Red Eyes on Refugees and the Silent “K”

A very quick post. Thanks for the emails and texts, inquiring about the refugees. 

* * *

The Governor-elect’s voice on the radio near put me off my breakfast.

“I recommend we close the door to Syrians….”

I understand the need to appear to be taking a strong stand. I wouldn’t want his job. It’s the ring of hate speech, though, that I can’t shake. I want to put my hands over the ears of everyone listening.

When I get to class and see Anisah’s eyes, cast down and circled red from much crying, I know some part of her has left, has gone somewhere. But where? To the roads and schools of her childhood, now vacant and bombed out? And who has she left behind, and where are they now?

I hear it in the news, every time there’s a bombing, a mass-shooting, etc….a Muslim leader saying how all Muslims hold their breath and pray, “Please don’t let it be a Muslim that did it.”

It is suggested to me that perhaps the students don’t know.
“Have you seen Anisah’s eyes?
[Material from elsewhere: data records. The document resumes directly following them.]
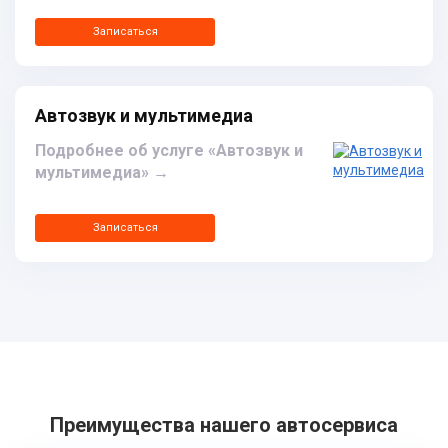
Записаться
Автозвук и мультимедиа
Подробнее об услуге «Автозвук и
мультимедиа»
→
Записаться
Преимущества нашего автосервиса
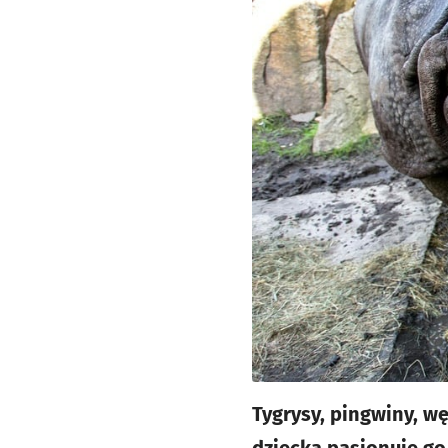
Tygrysy, pingwiny, w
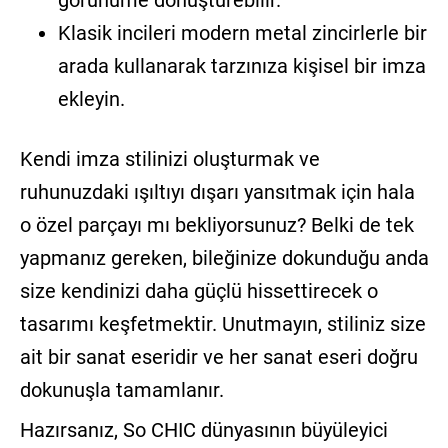
görünüme dönüştürebilir.
Klasik incileri modern metal zincirlerle bir
arada kullanarak tarzınıza kişisel bir imza
ekleyin.
Kendi imza stilinizi oluşturmak ve
ruhunuzdaki ışıltıyı dışarı yansıtmak için hala
o özel parçayı mı bekliyorsunuz? Belki de tek
yapmanız gereken, bileğinize dokunduğu anda
size kendinizi daha güçlü hissettirecek o
tasarımı keşfetmektir. Unutmayın, stiliniz size
ait bir sanat eseridir ve her sanat eseri doğru
dokunuşla tamamlanır.
Hazırsanız, So CHIC dünyasının büyüleyici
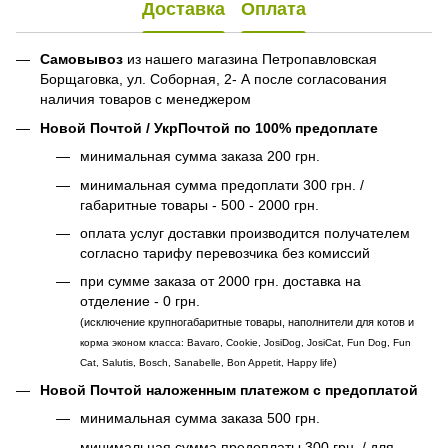
Доставка
Оплата
Самовывоз
из нашего магазина Петропавловская
Борщаговка, ул. Соборная, 2- А после согласования
наличия товаров с менеджером
Новой Почтой / УкрПочтой по 100% предоплате
минимальная сумма заказа 200 грн.
минимальная сумма предоплати 300 грн. /
габаритные товары - 500 - 2000 грн.
оплата услуг доставки производится получателем
согласно тарифу перевозчика без комиссий
при сумме заказа от 2000 грн. доставка на
отделение - 0 грн.
(исключение крупногабаритные товары, наполнители для котов и
корма эконом класса: Bavaro, Cookie, JosiDog, JosiCat, Fun Dog, Fun
)
Cat, Salutis, Bosch, Sanabelle, Bon Appetit, Happy life
Новой Почтой наложенным платежом с предоплатой
минимальная сумма заказа 500 грн.
минимальная сумма предоплаты 300 грн. / для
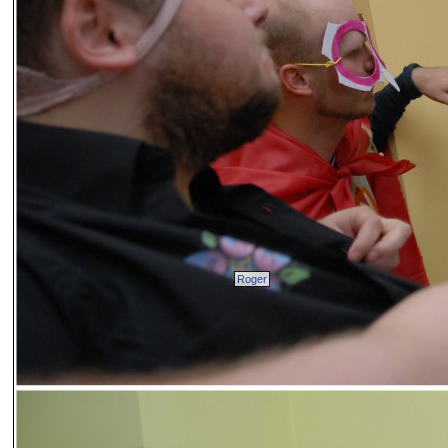
Roger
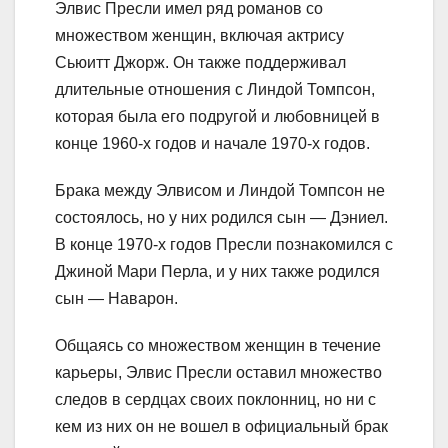
Элвис Пресли имел ряд романов со
множеством женщин, включая актрису
Сьюитт Джорж. Он также поддерживал
длительные отношения с Линдой Томпсон,
которая была его подругой и любовницей в
конце 1960-х годов и начале 1970-х годов.
Брака между Элвисом и Линдой Томпсон не
состоялось, но у них родился сын — Дэниел.
В конце 1970-х годов Пресли познакомился с
Джиной Мари Перла, и у них также родился
сын — Наварон.
Общаясь со множеством женщин в течение
карьеры, Элвис Пресли оставил множество
следов в сердцах своих поклонниц, но ни с
кем из них он не вошел в официальный брак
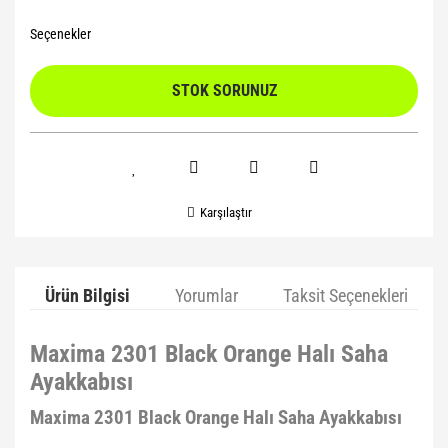
Seçenekler
STOK SORUNUZ
Karşılaştır
Ürün Bilgisi
Yorumlar
Taksit Seçenekleri
Maxima 2301 Black Orange Halı Saha
Ayakkabısı
Maxima 2301 Black Orange Halı Saha Ayakkabısı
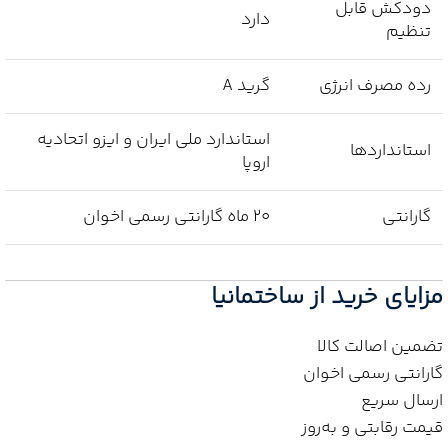
دودکش قابل
دارد
تنظیم
رده مصرف انرژی
گرید A
استاندارد ملی ایران و ایزو اتحادیه
استانداردها
اروپا
گارانتی
۲۰ ماه گارانتی رسمی اخوان
مزایای خرید از ساختمانیا
تضمین اصالت کالا
گارانتی رسمی اخوان
ارسال سریع
قیمت رقابتی و به‌روز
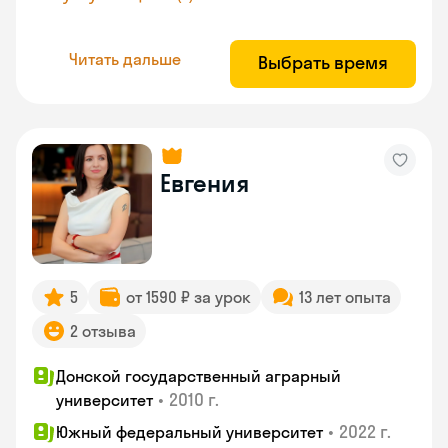
Читать дальше
Выбрать время
Евгения
5
от 1590 ₽ за урок
13 лет опыта
2 отзыва
Донской государственный аграрный
•
2010 г.
университет
•
2022 г.
Южный федеральный университет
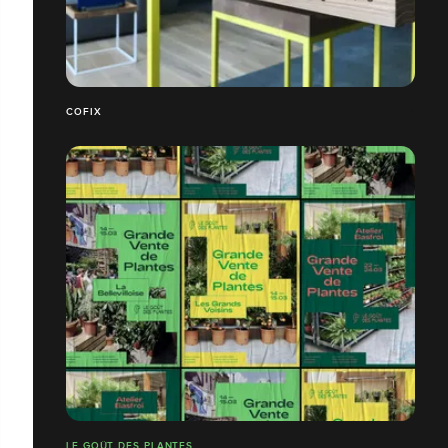
COFIX
LE GOÛT DES PLANTES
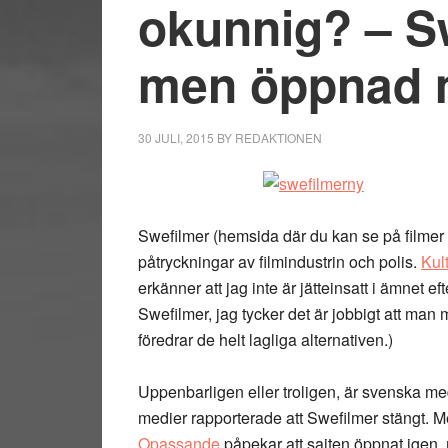
okunnig? – S
men öppnad 
30 JULI, 2015
BY
REDAKTIONEN
Swefilmer (hemsida där du kan se på filmer 
påtryckningar av filmindustrin och polis.
Kul
erkänner att jag inte är jätteinsatt i ämnet eft
Swefilmer, jag tycker det är jobbigt att man 
föredrar de helt lagliga alternativen.)
Uppenbarligen eller troligen, är svenska me
medier rapporterade att Swefilmer stängt. 
Opassande
påpekar att sajten öppnat igen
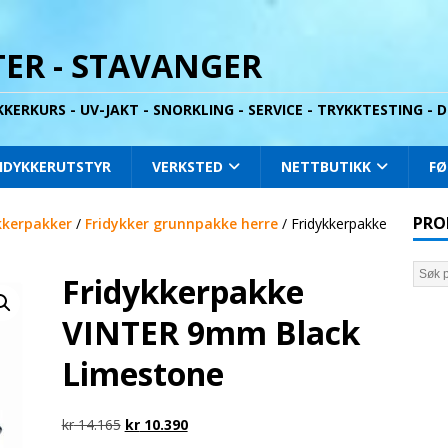
ER - STAVANGER
YKKERKURS - UV-JAKT - SNORKLING - SERVICE - TRYKKTESTING -
IDYKKERUTSTYR
VERKSTED
NETTBUTIKK
FØ
PRO
kkerpakker
/
Fridykker grunnpakke herre
/ Fridykkerpakke
Fridykkerpakke
VINTER 9mm Black
Limestone
kr
14.165
kr
10.390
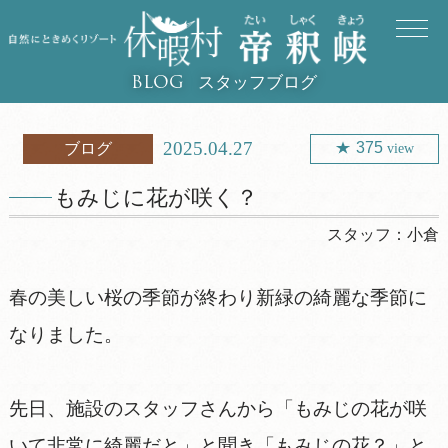
スタッフブログ
BLOG
2025.04.27
375
ブログ
view
もみじに花が咲く？
スタッフ：
小倉
春の美しい桜の季節が終わり新緑の綺麗な季節に
なりました。
先日、施設のスタッフさんから「もみじの花が咲
いて非常に綺麗だと」と聞き「もみじの花？」と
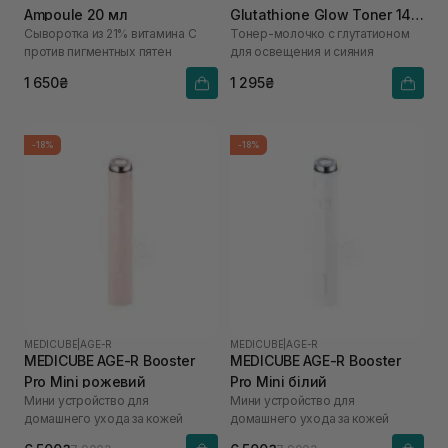
Ampoule 20 мл
Glutathione Glow Toner 140
Сыворотка из 21% витамина С
Тонер-молочко с глутатионом
мл
против пигментных пятен
для освещения и сияния
1 650₴
1 295₴
-18%
-18%
MEDICUBE
|
AGE-R
MEDICUBE
|
AGE-R
MEDICUBE AGE-R Booster
MEDICUBE AGE-R Booster
Pro Mini рожевий
Pro Mini білий
Мини устройство для
Мини устройство для
домашнего ухода за кожей
домашнего ухода за кожей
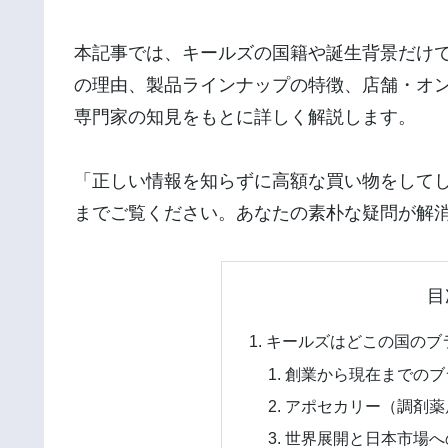
本記事では、キールズの国籍や誕生背景だけ
の理由、製品ラインナップの特徴、店舗・オ
専門家の知見をもとに詳しく解説します。
「正しい情報を知らずに高額な買い物をして
までご覧ください。あなたの素朴な疑問が解
目
キールズはどこの国のブ
創業から現在までのブ
アポセカリー（調剤薬
世界展開と日本市場へ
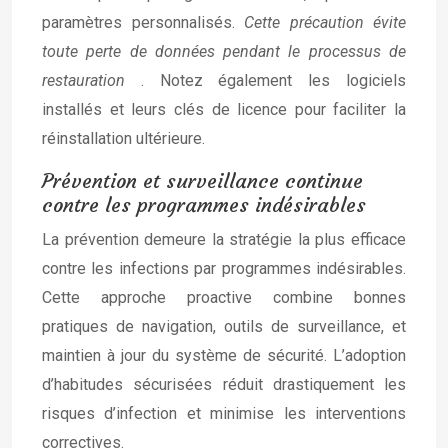
paramètres personnalisés.
Cette précaution évite
toute perte de données pendant le processus de
restauration
. Notez également les logiciels
installés et leurs clés de licence pour faciliter la
réinstallation ultérieure.
Prévention et surveillance continue
contre les programmes indésirables
La prévention demeure la stratégie la plus efficace
contre les infections par programmes indésirables.
Cette approche proactive combine bonnes
pratiques de navigation, outils de surveillance, et
maintien à jour du système de sécurité. L’adoption
d’habitudes sécurisées réduit drastiquement les
risques d’infection et minimise les interventions
correctives.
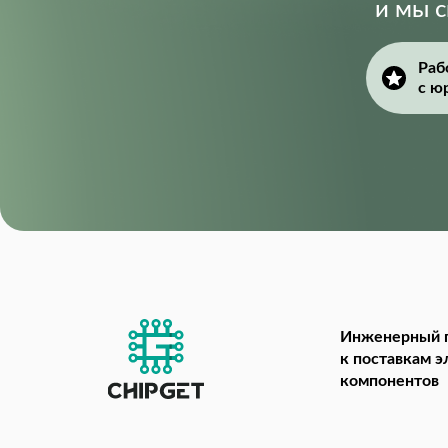
и мы 
Раб
с ю
Инженерный 
к поставкам 
компонентов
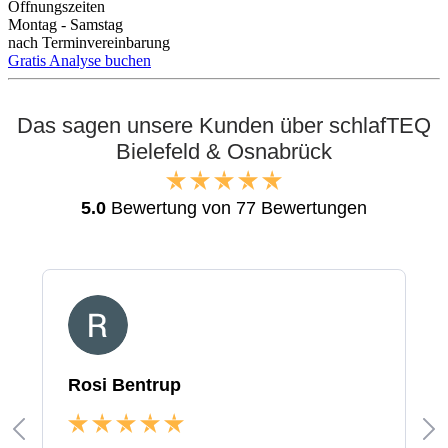
Öffnungszeiten
Montag - Samstag
nach Terminvereinbarung
Gratis Analyse buchen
They know.”

I tell each one each day “I’m happy to see you,” but today I add, “I’m happy you are here.” What other antidote is there for what’s being broadcast?

We carry on, exploring the pressing mysteries of this world:

“Tee-cha! Knife is spelled with ‘k’?”
“Yes, like ‘knee.’ The ‘k’ is silent.”
“Knee is spelled with ‘k’, Tee-cha?”

There really are no words and I probably shouldn’t be posting, but I’m offloading impressions and appreciated all your questions.


About Marilyn

Reading, thinking, listening, writing and talking about faith, creativity, ESL for refugees, grief and finding the story in a story. Student of Spanish. Foe of procrastination. Cheez-it fan. People person with hermit tendencies or vice-versa. Thank you so much for reading.
This entry was posted in compassion, grief, refugees. Bookmark the permalink.

One Response to Red Eyes on Refugees and the Silent “K”

  1. Juliana says:

    Can you please let Anisah and he classmates know that they are loved and that they are wanted here?

    I want to say that I understand – and yet I don’t. I don’t know the horror they’ve experienced – I don’t understand how it feels to leave family behind in that horror. I don’t understand what it means to be discriminated against and be a stranger in a strange land.

    Thank you Marilyn for loving them in a very concrete way and for sharing them with us.